No, you don't. You can use serialisation as a cheat's method to mimic cloning, but that isn't implementing the clone() method.
Joined: Oct 30, 2001
Um, I think you can implement clone() using the serialisation method.
Normally, when one implements clone(), one calls super.clone() to do a shallow copy, then does whatever extra stuff is required. But for the serialisation method, you don't call super.clone() at all; you do all the copying yourself.
I don't recommend this approach. In fact, I don't recommend using clone() at all, if you can avoid it. But I think it is feasible.
Joined: Oct 13, 2005
I know you will call me pedantic, but you aren't using serialisation to implement clone(). You can use it to circumvent clone(). As you say, people rarely use clone() anyway.

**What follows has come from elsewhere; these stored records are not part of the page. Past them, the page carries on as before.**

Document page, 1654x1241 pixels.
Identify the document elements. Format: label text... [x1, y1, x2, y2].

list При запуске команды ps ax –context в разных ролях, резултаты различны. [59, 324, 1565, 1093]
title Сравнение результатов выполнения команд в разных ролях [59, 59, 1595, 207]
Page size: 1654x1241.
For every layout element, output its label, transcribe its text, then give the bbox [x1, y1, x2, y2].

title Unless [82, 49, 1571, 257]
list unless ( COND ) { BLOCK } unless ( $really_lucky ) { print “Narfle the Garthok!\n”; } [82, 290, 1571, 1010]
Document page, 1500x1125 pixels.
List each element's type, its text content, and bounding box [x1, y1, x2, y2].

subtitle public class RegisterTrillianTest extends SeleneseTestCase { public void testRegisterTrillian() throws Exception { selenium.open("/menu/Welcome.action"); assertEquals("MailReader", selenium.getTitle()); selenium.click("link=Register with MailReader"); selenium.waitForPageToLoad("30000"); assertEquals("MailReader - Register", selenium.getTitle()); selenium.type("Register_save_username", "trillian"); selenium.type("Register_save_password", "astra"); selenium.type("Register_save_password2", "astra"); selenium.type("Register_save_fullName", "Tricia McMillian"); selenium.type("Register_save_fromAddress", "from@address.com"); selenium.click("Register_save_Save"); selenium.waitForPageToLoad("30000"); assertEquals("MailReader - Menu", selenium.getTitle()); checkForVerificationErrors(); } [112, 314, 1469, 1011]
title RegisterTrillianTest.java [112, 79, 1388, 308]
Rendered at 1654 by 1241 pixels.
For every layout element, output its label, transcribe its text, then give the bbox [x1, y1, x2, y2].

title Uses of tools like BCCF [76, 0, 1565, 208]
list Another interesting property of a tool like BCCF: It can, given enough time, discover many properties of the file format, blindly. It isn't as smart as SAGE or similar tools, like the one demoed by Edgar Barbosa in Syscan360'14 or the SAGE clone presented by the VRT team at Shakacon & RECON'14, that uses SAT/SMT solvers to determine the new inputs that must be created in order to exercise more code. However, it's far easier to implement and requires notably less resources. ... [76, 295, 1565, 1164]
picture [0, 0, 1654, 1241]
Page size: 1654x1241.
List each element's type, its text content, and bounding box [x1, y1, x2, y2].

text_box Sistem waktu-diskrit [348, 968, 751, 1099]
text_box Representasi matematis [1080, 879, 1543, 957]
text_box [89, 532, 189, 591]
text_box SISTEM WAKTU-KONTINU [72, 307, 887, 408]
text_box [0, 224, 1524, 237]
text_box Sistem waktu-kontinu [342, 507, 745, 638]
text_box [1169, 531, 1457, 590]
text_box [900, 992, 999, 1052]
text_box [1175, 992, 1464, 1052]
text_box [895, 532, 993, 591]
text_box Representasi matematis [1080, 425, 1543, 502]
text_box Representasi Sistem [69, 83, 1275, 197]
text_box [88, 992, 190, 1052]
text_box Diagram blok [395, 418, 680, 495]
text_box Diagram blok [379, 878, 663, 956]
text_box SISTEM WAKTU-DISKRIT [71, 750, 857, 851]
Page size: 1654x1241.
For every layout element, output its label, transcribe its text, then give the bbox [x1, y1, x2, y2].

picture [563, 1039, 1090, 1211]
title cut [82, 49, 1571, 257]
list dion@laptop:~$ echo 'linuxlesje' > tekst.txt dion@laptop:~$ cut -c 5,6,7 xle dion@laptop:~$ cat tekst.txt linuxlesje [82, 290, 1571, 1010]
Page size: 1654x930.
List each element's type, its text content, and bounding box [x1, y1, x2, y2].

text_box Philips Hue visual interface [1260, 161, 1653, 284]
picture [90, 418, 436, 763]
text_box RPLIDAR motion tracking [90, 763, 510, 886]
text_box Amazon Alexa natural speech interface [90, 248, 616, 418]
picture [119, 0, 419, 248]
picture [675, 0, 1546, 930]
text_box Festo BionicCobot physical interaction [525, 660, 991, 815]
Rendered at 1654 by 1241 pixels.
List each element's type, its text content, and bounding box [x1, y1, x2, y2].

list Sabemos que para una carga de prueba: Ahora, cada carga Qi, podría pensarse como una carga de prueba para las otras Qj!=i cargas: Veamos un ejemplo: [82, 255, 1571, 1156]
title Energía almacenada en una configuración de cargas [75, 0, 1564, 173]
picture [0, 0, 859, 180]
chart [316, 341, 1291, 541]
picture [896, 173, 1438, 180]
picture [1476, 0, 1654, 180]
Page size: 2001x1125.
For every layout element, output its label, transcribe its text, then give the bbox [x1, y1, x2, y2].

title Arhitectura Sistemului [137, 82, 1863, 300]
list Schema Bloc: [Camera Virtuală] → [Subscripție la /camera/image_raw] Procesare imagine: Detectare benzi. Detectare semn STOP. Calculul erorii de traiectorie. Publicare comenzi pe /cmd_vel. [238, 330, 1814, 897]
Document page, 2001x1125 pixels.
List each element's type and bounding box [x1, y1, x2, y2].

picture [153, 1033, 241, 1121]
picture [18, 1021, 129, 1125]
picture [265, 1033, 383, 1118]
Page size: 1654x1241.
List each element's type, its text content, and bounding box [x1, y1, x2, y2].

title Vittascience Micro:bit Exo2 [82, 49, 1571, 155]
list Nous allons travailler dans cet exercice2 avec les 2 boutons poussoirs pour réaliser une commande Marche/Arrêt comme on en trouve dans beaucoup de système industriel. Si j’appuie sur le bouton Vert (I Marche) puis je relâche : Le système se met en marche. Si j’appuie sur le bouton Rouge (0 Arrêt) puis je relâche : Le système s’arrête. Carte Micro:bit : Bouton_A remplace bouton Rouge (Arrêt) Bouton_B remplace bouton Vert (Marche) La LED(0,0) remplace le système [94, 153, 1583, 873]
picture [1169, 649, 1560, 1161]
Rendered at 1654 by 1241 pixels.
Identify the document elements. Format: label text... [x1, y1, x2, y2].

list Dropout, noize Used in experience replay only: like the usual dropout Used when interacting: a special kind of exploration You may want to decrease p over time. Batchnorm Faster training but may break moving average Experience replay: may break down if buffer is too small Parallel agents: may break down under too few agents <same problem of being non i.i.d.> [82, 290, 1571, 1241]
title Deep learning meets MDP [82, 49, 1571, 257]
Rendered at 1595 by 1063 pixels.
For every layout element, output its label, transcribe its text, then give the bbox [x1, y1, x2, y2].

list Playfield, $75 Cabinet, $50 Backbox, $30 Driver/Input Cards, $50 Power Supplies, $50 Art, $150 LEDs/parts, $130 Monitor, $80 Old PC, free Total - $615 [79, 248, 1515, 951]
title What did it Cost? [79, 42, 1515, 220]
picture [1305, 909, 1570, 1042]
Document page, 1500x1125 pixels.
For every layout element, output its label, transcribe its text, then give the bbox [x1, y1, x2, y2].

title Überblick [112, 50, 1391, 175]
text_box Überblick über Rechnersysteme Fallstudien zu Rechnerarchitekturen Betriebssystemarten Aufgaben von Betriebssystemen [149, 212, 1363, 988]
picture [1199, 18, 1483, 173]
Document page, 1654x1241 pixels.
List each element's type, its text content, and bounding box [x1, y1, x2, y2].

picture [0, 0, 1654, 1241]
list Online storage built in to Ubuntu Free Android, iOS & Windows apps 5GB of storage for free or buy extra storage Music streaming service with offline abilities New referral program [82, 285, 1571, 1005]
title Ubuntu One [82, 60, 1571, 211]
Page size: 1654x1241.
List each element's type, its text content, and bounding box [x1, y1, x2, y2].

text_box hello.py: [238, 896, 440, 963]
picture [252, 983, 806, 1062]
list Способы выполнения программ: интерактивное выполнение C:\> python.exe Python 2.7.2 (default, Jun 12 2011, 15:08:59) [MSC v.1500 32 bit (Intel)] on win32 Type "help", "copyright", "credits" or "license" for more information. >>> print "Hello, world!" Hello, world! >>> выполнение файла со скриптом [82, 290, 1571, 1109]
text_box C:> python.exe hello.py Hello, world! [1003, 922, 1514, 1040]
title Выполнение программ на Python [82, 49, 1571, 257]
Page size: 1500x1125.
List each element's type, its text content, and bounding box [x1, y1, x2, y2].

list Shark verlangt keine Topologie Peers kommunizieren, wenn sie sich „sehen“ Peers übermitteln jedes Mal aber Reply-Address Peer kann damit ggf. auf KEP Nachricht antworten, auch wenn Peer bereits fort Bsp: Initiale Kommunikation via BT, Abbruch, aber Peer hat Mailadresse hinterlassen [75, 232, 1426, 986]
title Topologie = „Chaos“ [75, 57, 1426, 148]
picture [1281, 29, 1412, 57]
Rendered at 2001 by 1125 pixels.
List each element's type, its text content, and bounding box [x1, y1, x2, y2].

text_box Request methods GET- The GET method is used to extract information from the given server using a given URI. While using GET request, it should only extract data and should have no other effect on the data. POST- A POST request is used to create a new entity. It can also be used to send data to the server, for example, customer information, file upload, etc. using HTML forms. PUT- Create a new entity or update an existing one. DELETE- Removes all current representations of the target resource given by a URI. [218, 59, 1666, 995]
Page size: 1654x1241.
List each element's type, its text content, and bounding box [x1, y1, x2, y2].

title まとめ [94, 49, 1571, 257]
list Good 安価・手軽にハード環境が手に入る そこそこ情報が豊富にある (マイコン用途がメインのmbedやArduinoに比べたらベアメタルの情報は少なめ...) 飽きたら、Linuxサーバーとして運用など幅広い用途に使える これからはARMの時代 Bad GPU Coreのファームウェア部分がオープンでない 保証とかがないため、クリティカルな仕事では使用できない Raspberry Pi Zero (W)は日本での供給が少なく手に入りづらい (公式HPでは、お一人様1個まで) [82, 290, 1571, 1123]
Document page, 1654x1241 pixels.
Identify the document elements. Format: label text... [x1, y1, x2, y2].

Originally posted by Campbell Ritchie: I know you will call me pedantic, but you aren't using serialisation to implement clone(). You can use it to circumvent clone(). As you say, people rarely use clone() anyway.
I think you can do either, really. It's probably more common to use this technique to circumvent clone(), as you say. But you could also use this technique to provide a clone() implementation that gives a deep copy, without having to detail all the fields yourself. This might make sense for a base class that will be extended by many others, where you want deep copies and you don't want to have to write all those clone() methods individually. And you don't care if your clone() method is notably slower than other common implementations would be. (Like most other performance issues, most of the time it doesn't really matter anyway.) I agree that clone() isn't used that often anyway, and this usually wouldn't be a good way to implement it. But sometimes it might make sense.